It’s funny how after countless reboots, cross-overs and continuum changes, that DC’s Super Heroes are somehow still as convoluted and broadly inaccessible as they have always been. Future State: Superman collects a number of the Superman themed stories from DC’s Future State cross-over event.
Following on from the incredibly messy (and almost unreadable) Dark Knights, Death Metal series, Future State explores the future of various DC worlds. As the name suggests, Future State: Superman draws heavily from the Superman mythos. So we get the idea of Superman bottling a city to keep it safe re-heated and re-imagined. We get the idea of a Superman as the architect of a super-human legacy revisited. Warworld gets some remixing and of course they are new takes on both Braniac and Lex Luthor which aren’t that new and are certainly not that interesting.

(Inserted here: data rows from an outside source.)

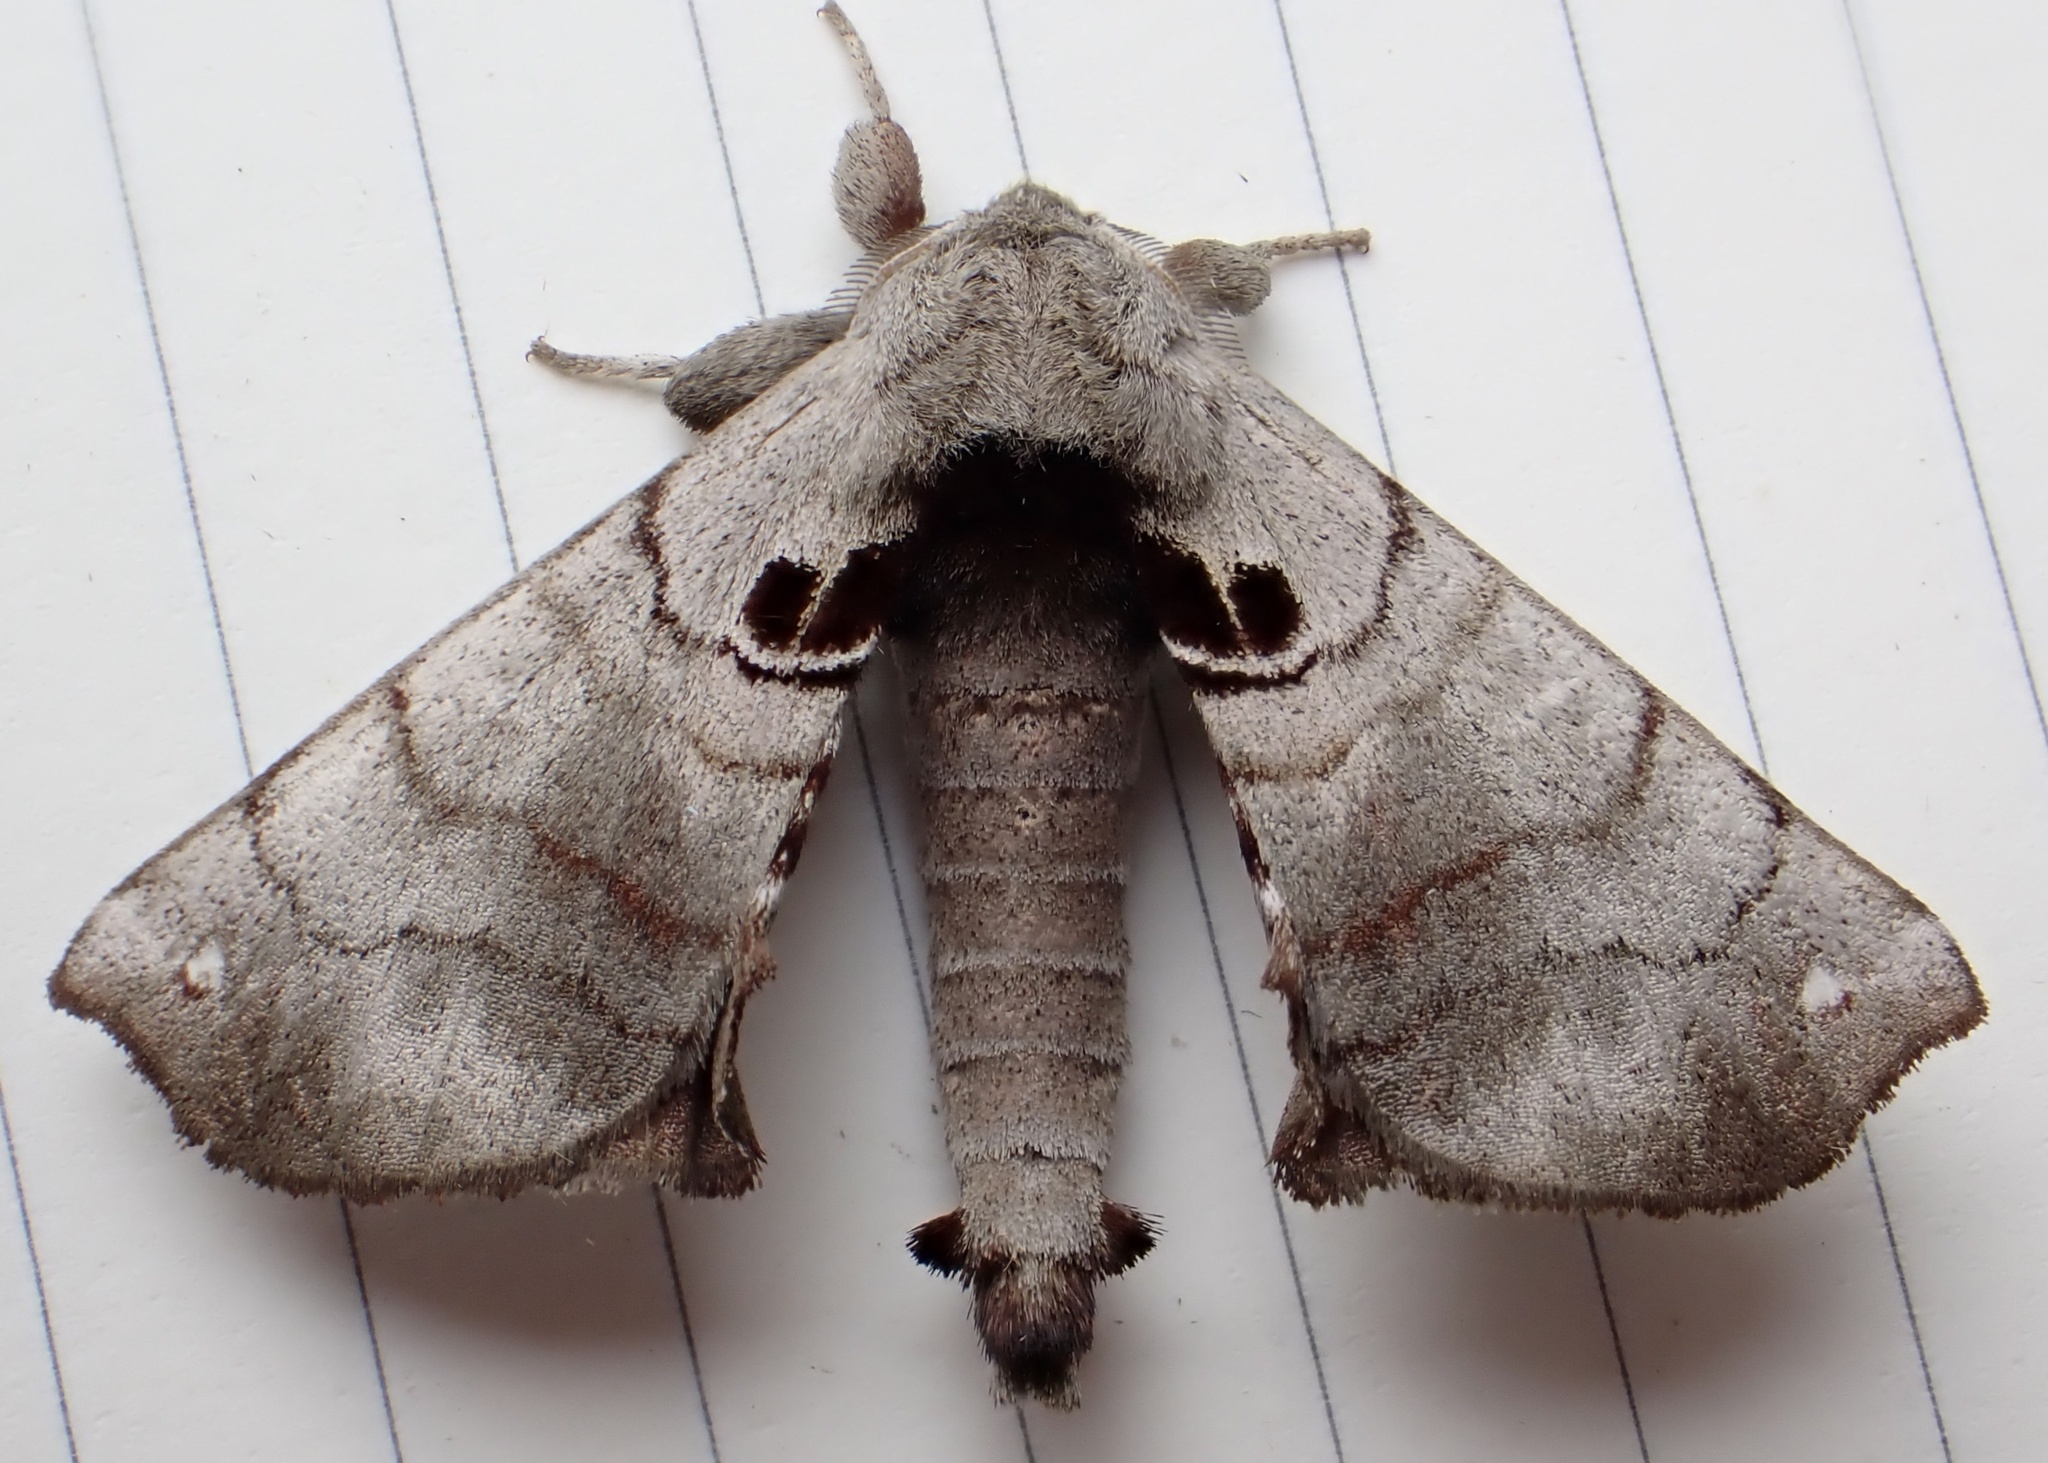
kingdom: Animalia
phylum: Arthropoda
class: Insecta
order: Lepidoptera
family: Apatelodidae
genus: Hygrochroa
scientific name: Hygrochroa Apatelodes torrefacta
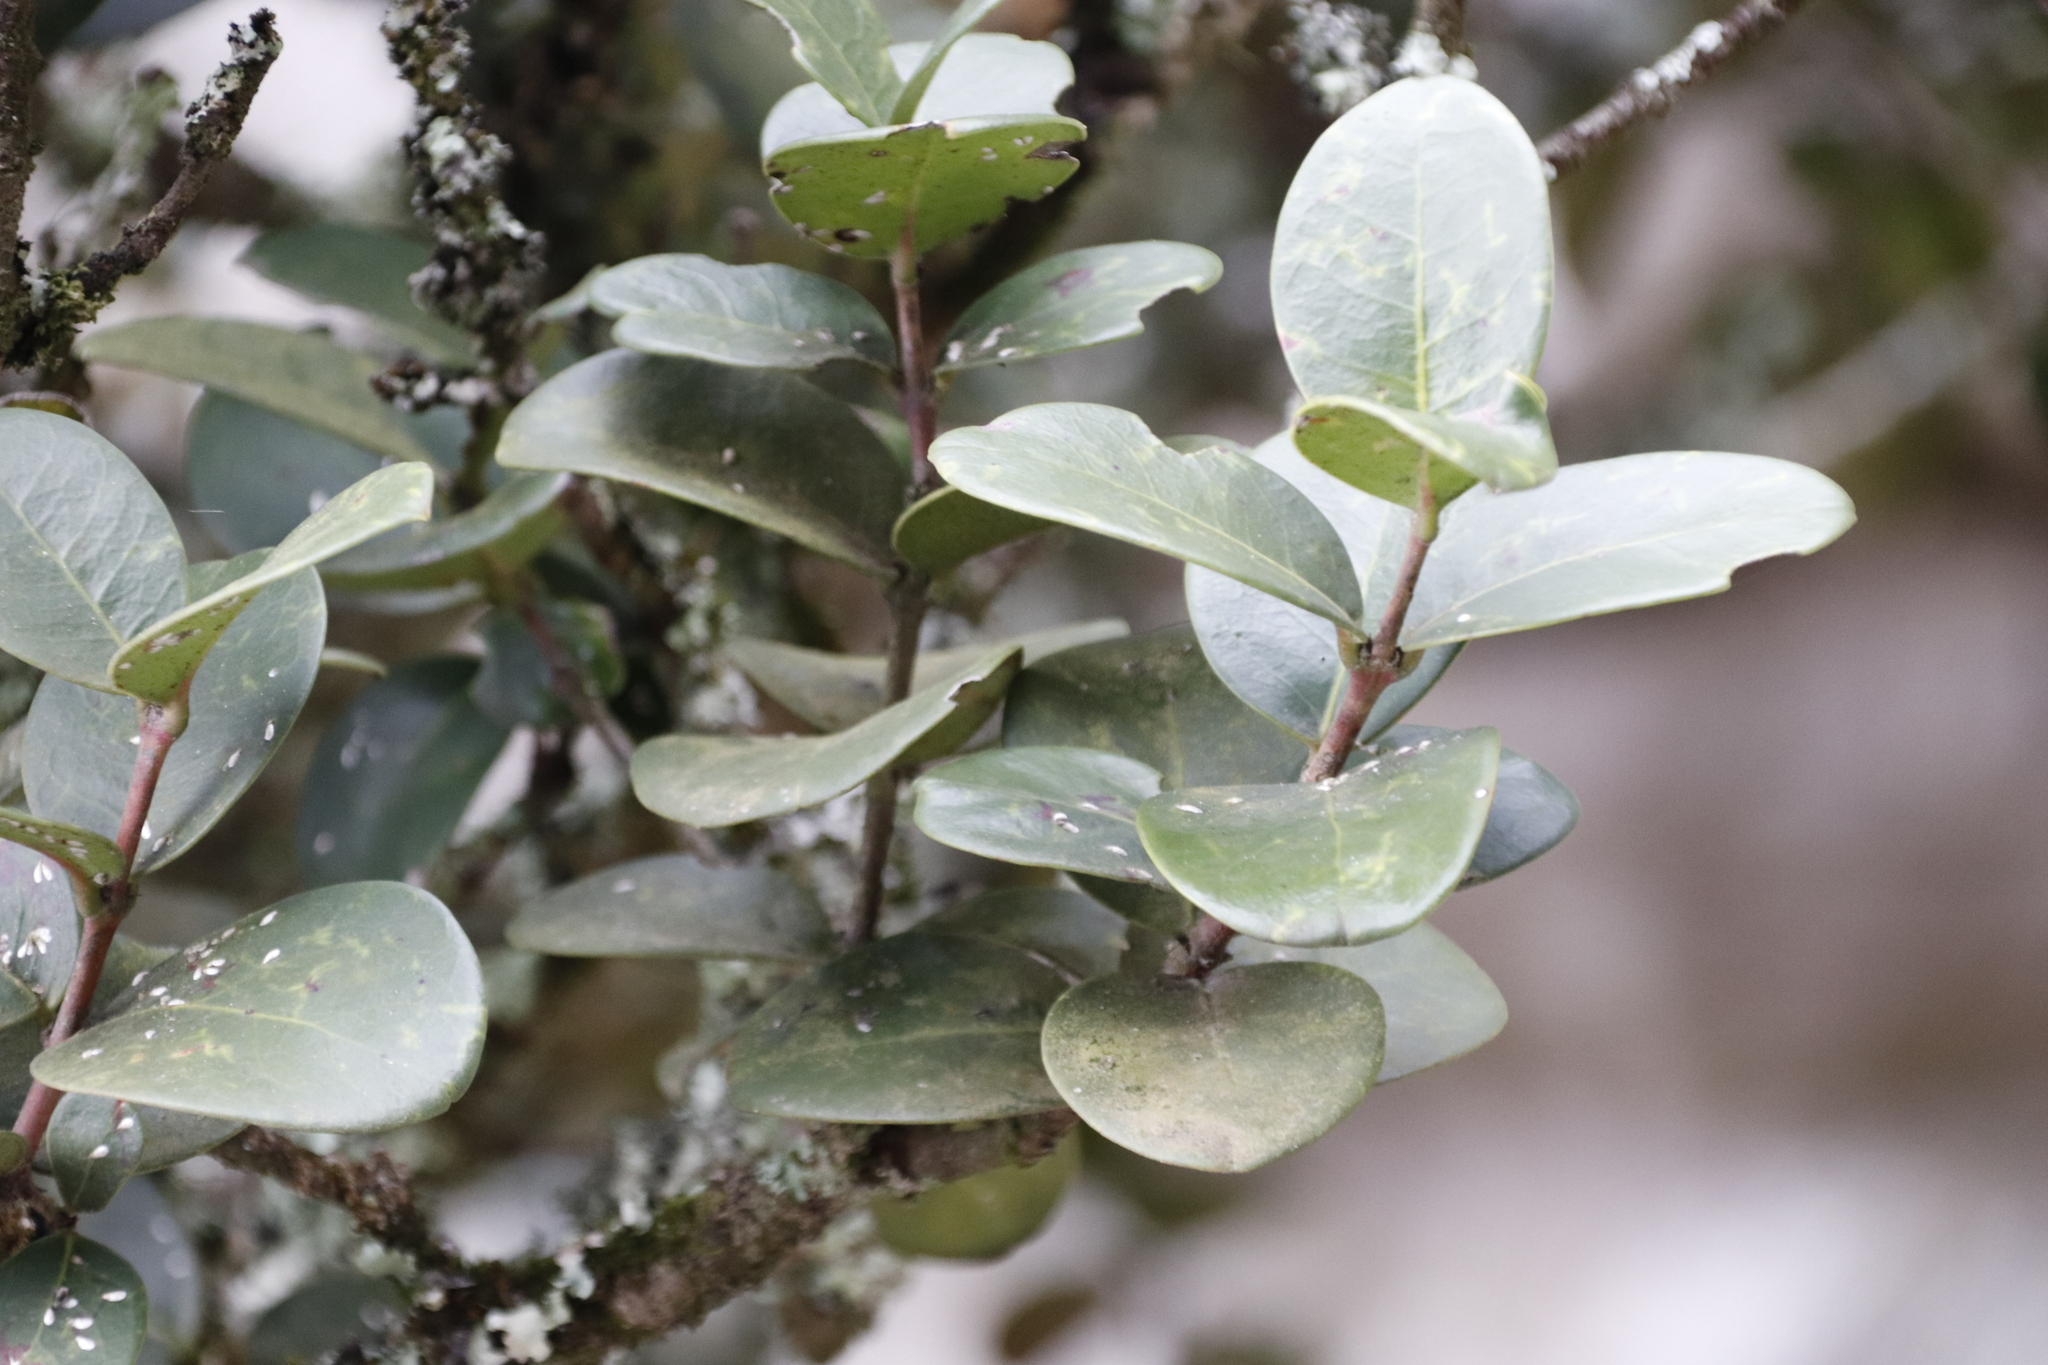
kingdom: Plantae
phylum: Tracheophyta
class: Magnoliopsida
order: Celastrales
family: Celastraceae
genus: Maurocenia
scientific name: Maurocenia frangula
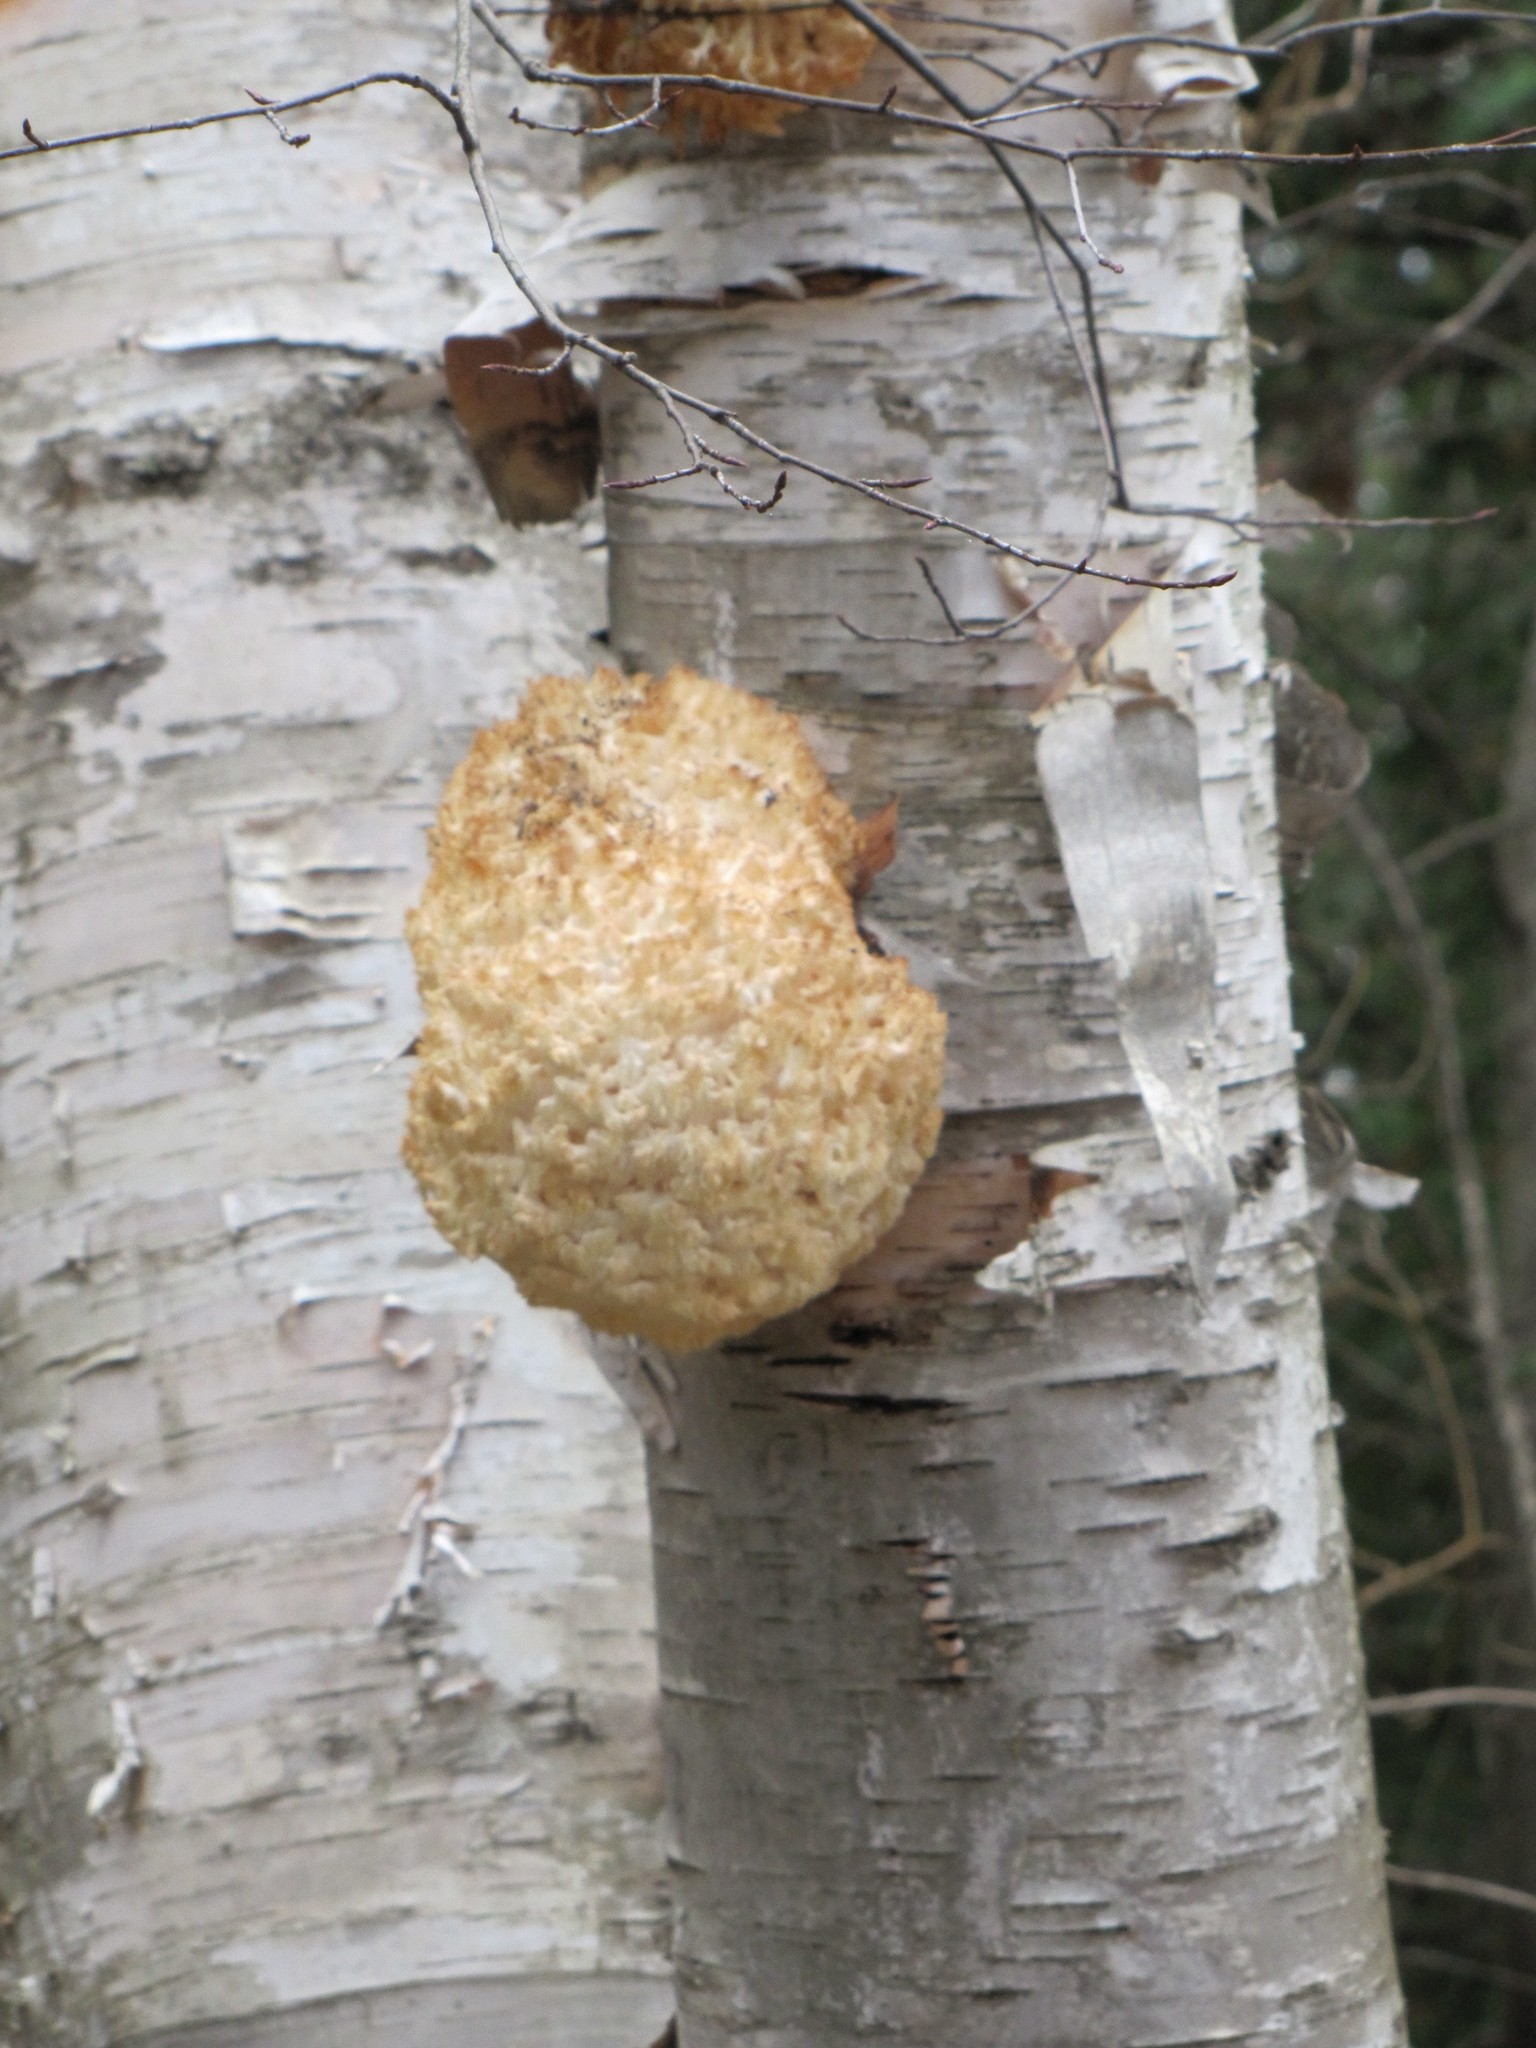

Though this is a single graphic novel, it’s not one coherent story; nothing really pulls the individual storylines together beyond the idea that these are all Superman stories. And they don’t really do a very good job at that. Good Superman stories are about doing good things whilst understanding that power corrupts. Mostly these Superman stories are either about over-coming something more powerful than Superman or a riff on an existing bit of Superman lore. For example, there’s an entire bit where the Midnighter (a alternate universe Batman) shows up and fights the corrupted version of Apollo (an alternate universe Superman and Midnighter’s ex-husband). The story itself goes nowhere, does nothing and it’s dull because it goes on for way too long.
Given the staggering amount of talent involved, including writers such as Brian Michael Bendis and artists like Riley Rossmo, we were hoping this would be an epic examination of what makes Superman tick, to rival the likes of All-Star Superman. Alas it’s just average comic book fare that borders on phoning it in. Not a single gem amidst the dross.